One consequence of taking this hard stance means that I do firmly believe, in a literal sense, that my dad does continue to live on now - not in a heaven, or an embodied afterilfe, but in the minds of all of us in this room that he imprinted himself upon. Maybe in a degraded, copy-of-a-copy, Michael Keaton's multiplicity pizza-in-the-wallet sort of way. But he's still in there, and still gets to look out at the world and experience new things.


And so in light of that, I'd like to share some of the times that I feel his presence most strongly:


I want to leave you with two final memories:


One afternoon, a few months before he moved to Arbor Terrace, and well after Alzheimers had started to affect him, he came across a book my mom was reading, "Tomorrow and tomorrow and tomorrow". He looked at the title of the book and continued the quote from Macbeth:

"Creeps in this petty pace from day to day"

This morning I looked up the rest of this quote (because I don't have the memory for Shakespeare that he maintained when he could no longer remember his own address).
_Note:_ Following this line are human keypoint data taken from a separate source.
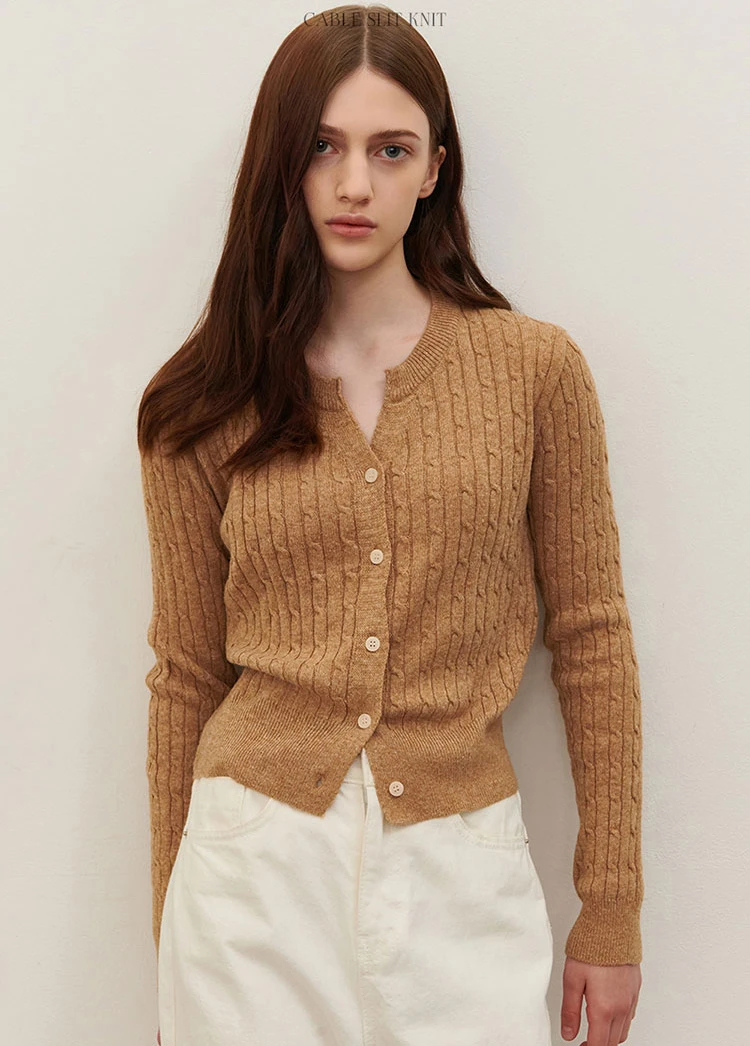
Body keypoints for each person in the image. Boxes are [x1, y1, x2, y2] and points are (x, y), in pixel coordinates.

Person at [137, 6, 644, 1045]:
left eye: (390, 149)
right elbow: (185, 673)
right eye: (323, 146)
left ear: (434, 170)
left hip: (462, 870)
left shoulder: (534, 372)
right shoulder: (204, 402)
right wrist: (170, 932)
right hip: (249, 875)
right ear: (281, 163)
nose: (354, 184)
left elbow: (592, 640)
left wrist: (612, 907)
It seemed serendipitously relevant, so I wanted to share it with you now:

Tomorrow, and tomorrow, and tomorrow,
Creeps in this petty pace from day to day,
To the last syllable of recorded time;
And all our yesterdays have lighted fools
The way to dusty death. Out, out, brief candle!
Life's but a walking shadow, a poor player,
That struts and frets his hour upon the stage,
And then is heard no more. It is a tale
Told by an idiot, full of sound and fury,
Signifying nothing.


And finally, and in contrast:

There was a story that we read together when I was a kid that told of two friends, one religious and the other a nihilist. The nihilist says that nothing matters, that life is pointless, and that we should take it less seriously. Later, the nihilist witnesses a child who is drowning and jumps in to save him. The religious friend asks why he did that, if nothing matters, and the nihilist responds:

"Well, I might be wrong".


My dad loved that story when we read it. In fact I made him a shirt for his birthday one year with that quote on it! But at the time I didn't fully understand its significance in the way he did. I think, or at least like to think, that now I do. Take the joke seriously. Realize it's just for show, that it signifies nothing, but decide to act anyway. Learn as much as you can about the world, and never forget that you might be wrong.